A Thunderbirds-style robotic vehicle is being used to fight disease-carrying mosquitoes in sewers.
A new study has shown the effectiveness of an unmanned ground vehicle system for monitoring sewers in Taiwan for mosquitoes – and to eradicate the pests.
The robot truck identifies and eliminates the breeding sources of mosquitoes that carry potentially fatal dengue fever in urban areas.
Dengue fever is an infectious disease caused by the dengue virus and spread by several mosquito species which also carry chikungunya, yellow fever and zika.
Sewers have become easy breeding grounds for mosquitoes in towns and cities, and most current mosquito monitoring programs struggle to analyze the density of mosquitoes in hidden areas.
Researchers combined a crawling robot, wire-controlled cable car and real-time monitoring system into an unmanned ground vehicle system (UGV) that can take high-resolution, real-time images of areas within sewers.

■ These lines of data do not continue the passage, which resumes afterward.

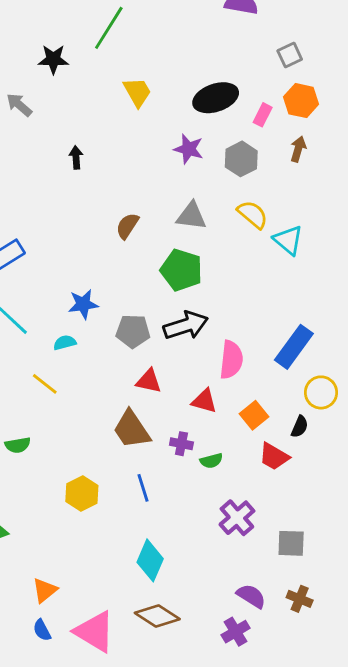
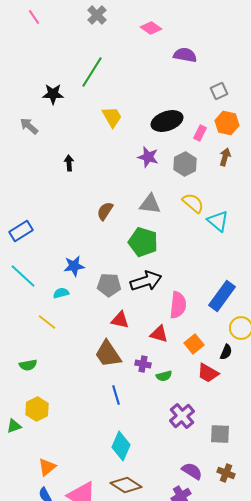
yellow hexagon: (82, 494) -> (37, 409), moved

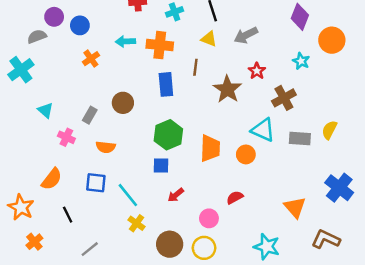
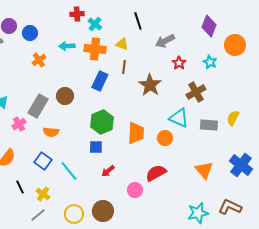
cyan cross: (175, 12) -> (95, 24), moved, turned -32
yellow triangle: (209, 39) -> (122, 44), moved
red star: (257, 71) -> (179, 63), moved
blue rectangle: (166, 84) -> (100, 81), turned 30
gray rectangle: (90, 115) -> (38, 106), size x1.6
pink cross: (66, 137) -> (19, 124), turned 32
blue square: (96, 183) -> (43, 161), turned 30
red semicircle: (235, 197) -> (156, 173), size x1.5
orange triangle: (295, 207) -> (204, 170), moved
yellow cross: (136, 223) -> (43, 194), moved
cyan star: (267, 247) -> (198, 213), moved, turned -30
yellow circle: (204, 248) -> (74, 214), moved

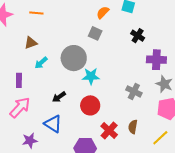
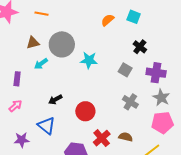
gray square: (95, 33) -> (125, 70), moved
gray circle: (74, 58) -> (62, 44), moved
cyan star: (91, 76) -> (89, 60), moved
pink arrow: (20, 107) -> (15, 106), size x0.6
brown semicircle: (133, 127) -> (126, 137), turned 88

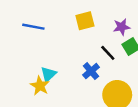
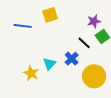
yellow square: (85, 21) -> (50, 15), moved
cyan triangle: (48, 74) -> (49, 64), moved

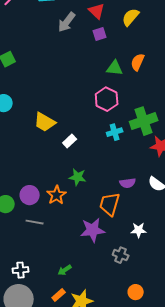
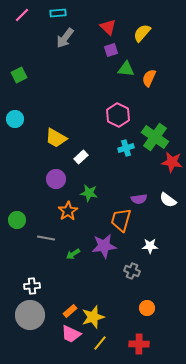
gray arrow: (67, 22) -> (65, 38), moved
green triangle: (115, 68) -> (126, 69), moved
green cross: (144, 121) -> (155, 137), turned -36
purple circle: (30, 195) -> (56, 179), moved
green arrow: (65, 270) -> (73, 254), moved

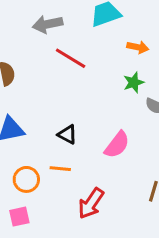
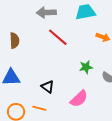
green star: (134, 82) -> (86, 67), moved

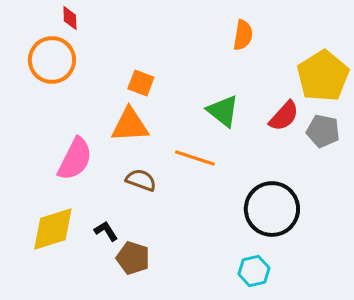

The system was deployed from May to August 2018 in five administrative districts in Kaohsiung city, Taiwan, with covered roadside sewer ditches suspected to be mosquito hotspots.
Mosquito gravitraps were placed above the sewers to monitor the effects of the UGV intervention on adult mosquitoes in the area.
In 20.7 percent of inspected sewers, the system found traces of mosquitoes in stages from larvae to adults.
In positive sewers, additional prevention control measures were conducted, using either insecticides or high-temperature water jets.
Immediately after the interventions, the gravitrap index (GI) – a measure of the adult mosquito density nearby – dropped significantly from 0.62 to 0.19.
Wei-Liang Liu, of the Taiwan National Mosquito-Borne Diseases Control Research Centre, said: “The widespread use of UGVs can potentially eliminate some of the breeding sources of vector mosquitoes, thereby reducing the annual prevalence of dengue fever in Kaohsiung city.”